Based on the power conversion data for two frames that display screen data storage 256 stores, gain calculation circuit 257 calculates a greatest value among power values corresponding to a signal written onto the display screen of display unit 70 and power values corresponding to a signal to be written onto the display screen of display unit 70 continuously within one frame time period, as a display screen power value.

Specifically, in the example illustrated in FIG. 18, gain calculation circuit 257 calculates power value S(1) obtained by adding up the values from the first line power to the last line power of the current frame, power value S(2) obtained by adding up the values from the second line power to the last line power of the current frame and the first line power of the next frame, ... power value S(i) obtained by adding up the values from the ith line power to the last line power of the current frame and from the first line power to the (i-1)th line power of the next frame, ... and power value S(ne) obtained by adding up the values from the current line of the current frame, that is, the last line power of the current frame to the (ne-1)th line power of the next frame. Here, ne represents the number of lines in display unit 70.

In the example illustrated in FIG. 19, gain calculation circuit 257 calculates power value S(1) obtained by adding up the values from the (i+1)th line power of the previous frame to the ith line power of the current frame, ... and power value S(ne) obtained by adding up the values from the current line of the current frame, that is, the ith line power of the current frame to the (i-1)th line power of the next frame.

Next, gain calculation circuit 257 selects the greatest value among power values S(1) to S(ne) as the display screen power value.

Next, similarly to gain calculation circuit 57 according to Embodiment 1, if the display screen power value is greater than the control target power value, gain calculation circuit 257 calculates the ratio of the control target power value to the display screen power value as a gain. In this case, the gain is less than 1. If the display screen power value is not greater than the control target power value, gain calculation circuit 257 sets the gain to 1.

3-2. Advantageous Effects

Current limiting circuit 240 and a display device including current limiting circuit 240 according to the present embodiment provide the same advantageous effects as the advantageous effects provided by current limiting circuit 40 and display device 10 according to Embodiment 1. Additional advantageous effects of the display device including current limiting circuit 240 according to the present embodiment are described in comparison with a display device according to Comparative Example 1 and display device 10 according to Embodiment 1 with reference to FIG. 20 and FIG. 21.

FIG. 20 is a graph illustrating temporal waveforms of power consumption of pixels when, in the display devices according to Comparative Example 1, Embodiment 1, and the present embodiment, all-black display is changed to striped white display and black display, and then the striped white display and black display are inverted to striped black display and white display.
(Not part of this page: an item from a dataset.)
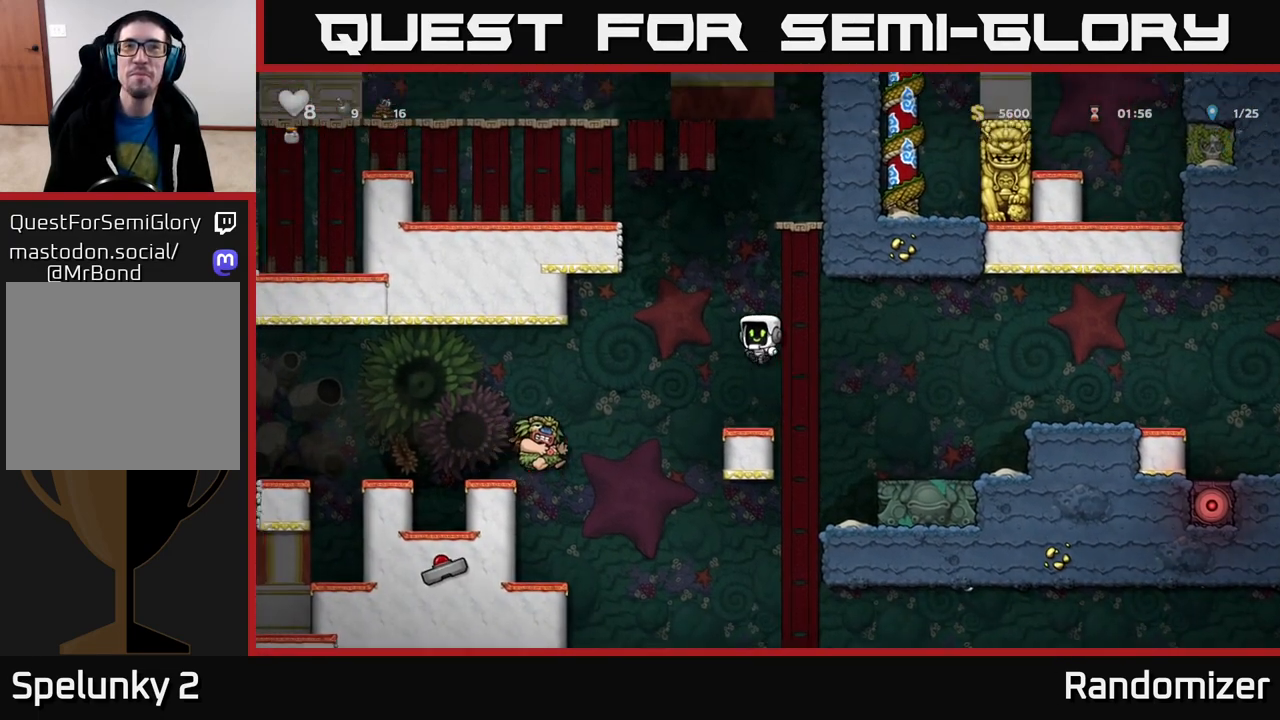
{"buttons": ["A"], "left_stick": "right", "right_stick": "center", "events": [[350, "left_stick", "right"], [450, "A", "down"]]}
Note that, after all-black display is changed to striped white display and black display in each display device, and then the striped white display and black display are inverted to striped black display and white display in each display device, inverting of white display and black display is repeated for each frame. Here, the striped white display is white display with the maximum luminance. In FIG. 20, images (a) to (d) displayed at respective time points on display unit 70 according to Embodiment 1, and images (e) to (h) displayed at the respective time points on display unit 70 according to the present embodiment are shown together. The display device according to Comparative Example 1 has the same configuration as the display device according to Comparative Example 1 used in the description of the advantageous effects of Embodiment 1. FIG. 21 is a graph illustrating temporal waveforms of a gain when, in the display devices according to Comparative Example 1, Embodiment 1, and the present embodiment, all-black display is changed to striped white display and black display, and then the striped white display and black display are inverted to striped black display and white display.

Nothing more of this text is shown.